﴿وَلَقَدْ آتَيْنَا مُوسَى الْكِتَاب﴾ التَّوْرَاة ﴿وَقَفَّيْنَا مِنْ بَعْده بِالرُّسُلِ﴾ أَيْ أَتْبَعْنَاهُمْ رَسُولًا فِي إثْر رسول ﴿وآتينا عيسى بن مَرْيَم الْبَيِّنَات﴾ الْمُعْجِزَات كَإِحْيَاءِ الْمَوْتَى وَإِبْرَاء الْأَكْمَه وَالْأَبْرَص ﴿وَأَيَّدْنَاهُ﴾ قَوَّيْنَاهُ ﴿بِرُوحِ الْقُدُس﴾ مِنْ إضَافَة الْمَوْصُوف إلَى الصِّفَة أَيْ الرُّوح الْمُقَدَّسَة جِبْرِيل لِطَهَارَتِهِ يَسِير مَعَهُ حَيْثُ سَارَ فَلَمْ تَسْتَقِيمُوا ﴿أَفَكُلَّمَا جَاءَكُمْ رَسُول بِمَا لَا تَهْوَى﴾ تُحِبّ ﴿أَنْفُسكُمْ﴾ مِنْ الْحَقّ ﴿اسْتَكْبَرْتُمْ﴾ تَكَبَّرْتُمْ عَنْ اتِّبَاعه جَوَاب كُلَّمَا وَهُوَ مَحَلّ الِاسْتِفْهَام وَالْمُرَاد بِهِ التَّوْبِيخ ﴿فَفَرِيقًا﴾ مِنْهُمْ ﴿كَذَّبْتُمْ﴾ كَعِيسَى ﴿وَفَرِيقًا تَقْتُلُونَ﴾ الْمُضَارِع لِحِكَايَةِ الْحَال الْمَاضِيَة أَيْ قَتَلْتُمْ كَزَكَرِيَّا ويحيى
٨ -
Dan sungguh, Kami telah memberikan Kitab [yaitu Taurat] kepada Musa dan Kami susul setelahnya dengan rasul-rasul [yaitu Kami mengikutkan mereka seorang rasul demi seorang rasul berikutnya], dan Kami telah memberikan kepada Isa putra Maryam bukti-bukti kebenaran [yaitu mukjizat-mukjizat seperti menghidupkan orang mati, menyembuhkan orang buta sejak lahir dan orang yang berpenyakit sopak] serta Kami memperkuatnya [Kami menguatkannya] dengan Rohulkudus [merupakan penyandaran kata yang disifati kepada sifatnya, yaitu Roh yang Suci, yakni Jibril, karena kesuciannya, ia selalu menyertainya ke mana pun ia pergi.

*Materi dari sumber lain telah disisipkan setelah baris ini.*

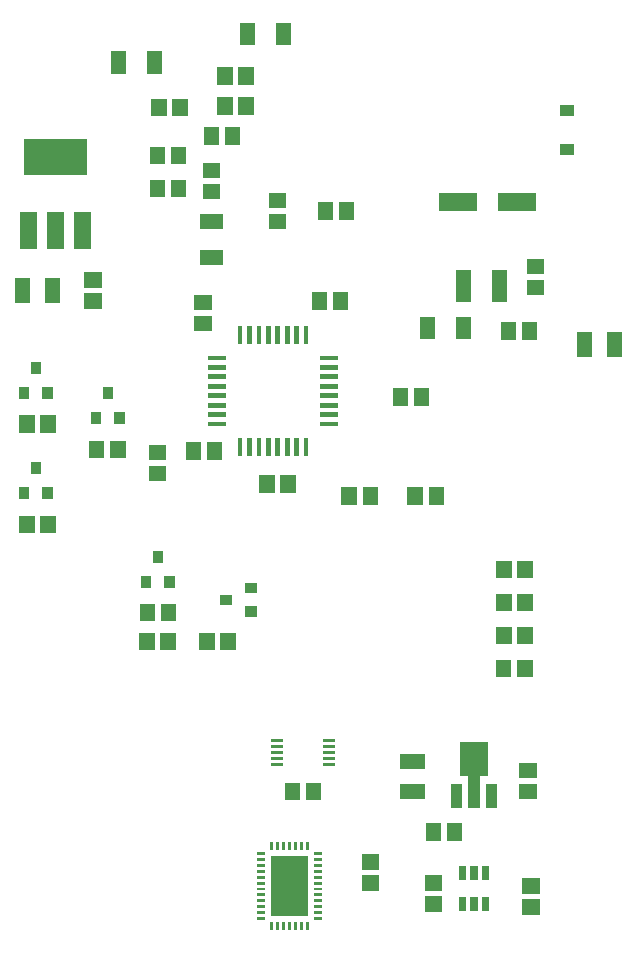
<source format=gbr>
G04 start of page 8 for group -4015 idx -4015 *
G04 Title: (unknown), toppaste *
G04 Creator: pcb 20110918 *
G04 CreationDate: Sat 02 Feb 2013 07:47:55 PM GMT UTC *
G04 For: petersen *
G04 Format: Gerber/RS-274X *
G04 PCB-Dimensions: 230000 350000 *
G04 PCB-Coordinate-Origin: lower left *
%MOIN*%
%FSLAX25Y25*%
%LNTOPPASTE*%
%ADD130R,0.0244X0.0244*%
%ADD129R,0.0630X0.0630*%
%ADD128R,0.0117X0.0117*%
%ADD127R,0.1240X0.1240*%
%ADD126R,0.0098X0.0098*%
%ADD125R,0.0360X0.0360*%
%ADD124R,0.1220X0.1220*%
%ADD123R,0.0560X0.0560*%
%ADD122R,0.0157X0.0157*%
%ADD121R,0.0340X0.0340*%
%ADD120R,0.0512X0.0512*%
%ADD119R,0.0490X0.0490*%
%ADD118R,0.0945X0.0945*%
%ADD117R,0.0378X0.0378*%
G54D117*X154594Y91105D02*Y87011D01*
X160500Y98821D02*Y87011D01*
G54D118*Y102445D02*Y100555D01*
G54D117*X166406Y91105D02*Y87011D01*
G54D119*X138200Y90500D02*X141800D01*
X138200Y100500D02*X141800D01*
G54D120*X177543Y164893D02*Y164107D01*
X170457Y164893D02*Y164107D01*
X170414Y131893D02*Y131107D01*
X177500Y131893D02*Y131107D01*
X170457Y153893D02*Y153107D01*
X177543Y153893D02*Y153107D01*
X170457Y142893D02*Y142107D01*
X177543Y142893D02*Y142107D01*
X18543Y179893D02*Y179107D01*
X11457Y179893D02*Y179107D01*
X118808Y189393D02*Y188607D01*
X125894Y189393D02*Y188607D01*
G54D121*X85700Y150500D02*X86300D01*
X85700Y158300D02*X86300D01*
X77500Y154400D02*X78100D01*
X10500Y190300D02*Y189700D01*
X18300Y190300D02*Y189700D01*
X14400Y198500D02*Y197900D01*
G54D120*X51457Y140893D02*Y140107D01*
X58543Y140893D02*Y140107D01*
G54D122*X82477Y207434D02*Y203008D01*
X85626Y207434D02*Y203008D01*
X88776Y207434D02*Y203008D01*
X91925Y207434D02*Y203008D01*
X95075Y207434D02*Y203008D01*
X98225Y207434D02*Y203008D01*
X101374Y207434D02*Y203008D01*
X104524Y207434D02*Y203008D01*
X110066Y212977D02*X114492D01*
X110066Y216126D02*X114492D01*
X110066Y219276D02*X114492D01*
X110066Y222425D02*X114492D01*
X110066Y225575D02*X114492D01*
X110066Y228725D02*X114492D01*
X110066Y231874D02*X114492D01*
X110066Y235024D02*X114492D01*
X104523Y244992D02*Y240566D01*
X101374Y244992D02*Y240566D01*
X98224Y244992D02*Y240566D01*
X95075Y244992D02*Y240566D01*
X91925Y244992D02*Y240566D01*
X88775Y244992D02*Y240566D01*
X85626Y244992D02*Y240566D01*
X82476Y244992D02*Y240566D01*
X72508Y235023D02*X76934D01*
X72508Y231874D02*X76934D01*
X72508Y228724D02*X76934D01*
X72508Y225575D02*X76934D01*
X72508Y222425D02*X76934D01*
X72508Y219275D02*X76934D01*
X72508Y216126D02*X76934D01*
X72508Y212976D02*X76934D01*
G54D120*X168905Y261755D02*Y256245D01*
X157095Y261755D02*Y256245D01*
X145095Y246181D02*Y243819D01*
X156905Y246181D02*Y243819D01*
X171957Y244393D02*Y243607D01*
X179043Y244393D02*Y243607D01*
G54D121*X10500Y223800D02*Y223200D01*
X18300Y223800D02*Y223200D01*
X14400Y232000D02*Y231400D01*
G54D120*X62543Y318893D02*Y318107D01*
X55457Y318893D02*Y318107D01*
X84543Y319393D02*Y318607D01*
X77457Y319393D02*Y318607D01*
X53905Y334681D02*Y332319D01*
X42095Y334681D02*Y332319D01*
X98543Y193393D02*Y192607D01*
X91457Y193393D02*Y192607D01*
X54607Y203543D02*X55393D01*
X54607Y196457D02*X55393D01*
X110957Y284393D02*Y283607D01*
X118043Y284393D02*Y283607D01*
X69650Y246457D02*X70436D01*
X69650Y253543D02*X70436D01*
X94607Y280414D02*X95393D01*
X94607Y287500D02*X95393D01*
X51557Y150593D02*Y149807D01*
X58643Y150593D02*Y149807D01*
G54D119*X20000Y259300D02*Y255700D01*
X10000Y259300D02*Y255700D01*
G54D120*X80043Y309393D02*Y308607D01*
X72957Y309393D02*Y308607D01*
G54D119*X197405Y241300D02*Y237700D01*
X207405Y241300D02*Y237700D01*
G54D120*X33107Y261043D02*X33893D01*
X33107Y253957D02*X33893D01*
X78543Y140893D02*Y140107D01*
X71457Y140893D02*Y140107D01*
X41843Y204893D02*Y204107D01*
X34757Y204893D02*Y204107D01*
X180607Y258457D02*X181393D01*
X180607Y265543D02*X181393D01*
G54D121*X34500Y215300D02*Y214700D01*
X42300Y215300D02*Y214700D01*
X38400Y223500D02*Y222900D01*
G54D123*X12000Y280900D02*Y274300D01*
X21000Y280900D02*Y274300D01*
X30100Y280900D02*Y274300D01*
G54D124*X16500Y302000D02*X25500D01*
G54D120*X11457Y213393D02*Y212607D01*
X18543Y213393D02*Y212607D01*
X147937Y189393D02*Y188607D01*
X140851Y189393D02*Y188607D01*
X85095Y344181D02*Y341819D01*
X96905Y344181D02*Y341819D01*
X72607Y290457D02*X73393D01*
X72607Y297543D02*X73393D01*
X54914Y291893D02*Y291107D01*
X62000Y291893D02*Y291107D01*
X71819Y268595D02*X74181D01*
X71819Y280405D02*X74181D01*
G54D125*X190900Y304600D02*X192100D01*
X190900Y317500D02*X192100D01*
G54D120*X54914Y302893D02*Y302107D01*
X62000Y302893D02*Y302107D01*
X143043Y222393D02*Y221607D01*
X135957Y222393D02*Y221607D01*
X84543Y329393D02*Y328607D01*
X77457Y329393D02*Y328607D01*
X108957Y254393D02*Y253607D01*
X116043Y254393D02*Y253607D01*
G54D121*X51200Y160800D02*Y160200D01*
X59000Y160800D02*Y160200D01*
X55100Y169000D02*Y168400D01*
G54D120*X66957Y204393D02*Y203607D01*
X74043Y204393D02*Y203607D01*
X178107Y90500D02*X178893D01*
X178107Y97586D02*X178893D01*
X179107Y51957D02*X179893D01*
X179107Y59043D02*X179893D01*
X146957Y77393D02*Y76607D01*
X154043Y77393D02*Y76607D01*
G54D126*X88665Y69827D02*X90437D01*
X88665Y67858D02*X90437D01*
X88665Y65890D02*X90437D01*
X88665Y63921D02*X90437D01*
X88665Y61953D02*X90437D01*
X88665Y59984D02*X90437D01*
X88665Y58016D02*X90437D01*
X88665Y56047D02*X90437D01*
X88665Y54079D02*X90437D01*
X88665Y52110D02*X90437D01*
X88665Y50142D02*X90437D01*
X88665Y48173D02*X90437D01*
X93094Y46500D02*Y44728D01*
X95063Y46500D02*Y44728D01*
X97031Y46500D02*Y44728D01*
X99000Y46500D02*Y44728D01*
X100969Y46500D02*Y44728D01*
X102937Y46500D02*Y44728D01*
X104906Y46500D02*Y44728D01*
X107563Y48173D02*X109335D01*
X107563Y50142D02*X109335D01*
X107563Y52110D02*X109335D01*
X107563Y54079D02*X109335D01*
X107563Y56047D02*X109335D01*
X107563Y58016D02*X109335D01*
X107563Y59984D02*X109335D01*
X107563Y61953D02*X109335D01*
X107563Y63921D02*X109335D01*
X107563Y65890D02*X109335D01*
X107563Y67858D02*X109335D01*
X107563Y69827D02*X109335D01*
X104906Y73272D02*Y71500D01*
X102937Y73272D02*Y71500D01*
X100969Y73272D02*Y71500D01*
X99000Y73272D02*Y71500D01*
X97031Y73272D02*Y71500D01*
X95063Y73272D02*Y71500D01*
X93094Y73272D02*Y71500D01*
G54D127*X99000Y62938D02*Y55062D01*
G54D120*X125607Y59957D02*X126393D01*
X125607Y67043D02*X126393D01*
X107043Y90893D02*Y90107D01*
X99957Y90893D02*Y90107D01*
G54D128*X93461Y107436D02*X96217D01*
X93461Y105468D02*X96217D01*
X93461Y103500D02*X96217D01*
X93461Y101532D02*X96217D01*
X93461Y99564D02*X96217D01*
X110783D02*X113539D01*
X110783Y101532D02*X113539D01*
X110783Y103500D02*X113539D01*
X110783Y105468D02*X113539D01*
X110783Y107436D02*X113539D01*
G54D129*X171693Y287000D02*X177992D01*
X152008D02*X158307D01*
G54D130*X164240Y64497D02*Y62134D01*
X160500Y64497D02*Y62134D01*
X156760Y64497D02*Y62134D01*
Y54182D02*Y51819D01*
X160500Y54182D02*Y51819D01*
X164240Y54182D02*Y51819D01*
G54D120*X146607Y52957D02*X147393D01*
X146607Y60043D02*X147393D01*
M02*

</source>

Namun kalian tidak mau istikamah]. Mengapa setiap kali datang kepadamu seorang rasul membawa sesuatu yang tidak diinginkan [yakni disukai] oleh hatimu [berupa kebenaran], kamu menyombongkan diri [kamu menyombongkan diri dari mengikutinya; ini merupakan jawab dari kata 'kullama' yang menjadi tempat pertanyaan, dan yang dimaksud dengannya adalah celaan]? Maka sebagian [dari mereka] kamu dustakan [seperti Nabi Isa] dan sebagian yang lain kamu bunuh [kata kerja mudhari' digunakan di sini untuk menceritakan keadaan masa lalu, yaitu: kamu telah membunuh, seperti Nabi Zakaria dan Nabi Yahya]?